Extend the biography of the Danish naval officer Andreas Hovgaard, picking up right after its final sentence.

(PROVIDED PASSAGE Opens)

Commander Andreas Peter Hovgaard (1 November 1853 – 15 March 1910) was a Royal Danish Navy officer and explorer. Hovgaard became a sub-lieutenant of the Danish Navy in 1874, rising to the rank of lieutenant in 1876, captain in 1888 and commander in 1901. He retired from active service in 1909.

==Career==
Andreas Hovgaard was the son of Ole Anton Hovgaard (1821–1891) and Louise Charlotte Munch (1823–1872). Little is known about his early life, except that he joined the Danish Navy and quickly rose through the ranks. In 1878 Hovgaard, as a young lieutenant, became a member of Adolf Erik Nordenskiöld's Vega Expedition, in which he was in charge of making meteorological as well as geomagnetic observations. Shortly after returning to Denmark, he married Sophie Christiane Nielsen (1856–1934) and published his report Nordenskiölds rejse omkring Asien og Europa about the first Arctic expedition to have navigated successfully through the Northeast Passage.

(PROVIDED PASSAGE Closes)
(GIVEN ENTRIES Opens)

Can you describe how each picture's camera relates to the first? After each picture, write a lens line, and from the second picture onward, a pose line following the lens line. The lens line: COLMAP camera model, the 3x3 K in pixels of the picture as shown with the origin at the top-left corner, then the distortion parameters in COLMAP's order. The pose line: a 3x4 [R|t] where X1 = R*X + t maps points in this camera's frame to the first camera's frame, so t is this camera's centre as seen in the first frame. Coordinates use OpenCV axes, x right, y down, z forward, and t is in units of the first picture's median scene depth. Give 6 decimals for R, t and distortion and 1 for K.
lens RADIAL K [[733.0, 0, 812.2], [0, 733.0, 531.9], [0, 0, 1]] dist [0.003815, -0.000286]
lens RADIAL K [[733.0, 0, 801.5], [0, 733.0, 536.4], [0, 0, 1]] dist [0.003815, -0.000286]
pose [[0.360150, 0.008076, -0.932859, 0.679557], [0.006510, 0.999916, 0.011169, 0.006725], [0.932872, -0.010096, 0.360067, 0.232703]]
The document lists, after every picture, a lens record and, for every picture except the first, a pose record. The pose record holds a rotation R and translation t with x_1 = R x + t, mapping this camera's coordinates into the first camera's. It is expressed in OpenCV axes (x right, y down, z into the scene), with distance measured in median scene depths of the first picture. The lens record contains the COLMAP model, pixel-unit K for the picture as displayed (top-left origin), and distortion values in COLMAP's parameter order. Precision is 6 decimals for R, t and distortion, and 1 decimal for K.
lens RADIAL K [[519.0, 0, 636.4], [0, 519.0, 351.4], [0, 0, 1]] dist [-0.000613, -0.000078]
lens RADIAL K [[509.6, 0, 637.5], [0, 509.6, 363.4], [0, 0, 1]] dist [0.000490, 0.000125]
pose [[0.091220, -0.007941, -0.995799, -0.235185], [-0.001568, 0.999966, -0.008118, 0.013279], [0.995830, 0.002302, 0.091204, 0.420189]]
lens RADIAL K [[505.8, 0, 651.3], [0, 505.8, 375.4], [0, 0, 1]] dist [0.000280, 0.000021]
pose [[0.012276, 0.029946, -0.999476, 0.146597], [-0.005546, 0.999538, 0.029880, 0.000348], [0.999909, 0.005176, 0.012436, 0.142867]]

(GIVEN ENTRIES Closes)

■ RESULT OF THIS EXERCISE
In 1882 Hovgaard led the Dijmphna Expedition, an Arctic survey expedition to explore the unknown northeastern limits of the Kara Sea on the steamship Dijmphna, financed by Danish trader Augustin Gamél (1839–1904), who would also later assist Fridtjof Nansen. The Dijmphna became stuck in the ice off Dikson while trying to rescue the Dutch Polar Expedition's ship Varna, which was surveying the mouth of the Yenisei. During the winter of 1882/83, it began a long drift in the Kara Sea that prevented the expedition from accomplishing its goals. The ship was able to return home only with the 1883 summer thaw, the Varna becoming lost.

In 1887 he served aboard the Danish ironclad Dannebrog. From 1890 to 1893 Hovgaard was the captain of the mail steamer Thyra, which plied the route to the Faroe Islands and Iceland. Later he commanded the cruiser HDMS Heimdall and the coastal defense ship HMDS Olfert Fischer.

Andreas Hovgaard was the president of the Danish Naval Officers Association (Søofficers-Foreningen) between 1907 and 1909.

==Honours==
Hovgaard Island in Greenland, Hovgaard Island (Ostrov Khovgarda) in the Nordenskiöld Archipelago of the Kara Sea, Russia, Hovgaard Island in Antarctica, and the Hovgaard Islands in Nunavut, Canada, were all named after him.
- Danish Service medal in gold (1883)
- Order of the Dannebrog; Knight (1880); Commander 2nd Class (1907)
- Dannebrogordenens Hæderstegn (1904)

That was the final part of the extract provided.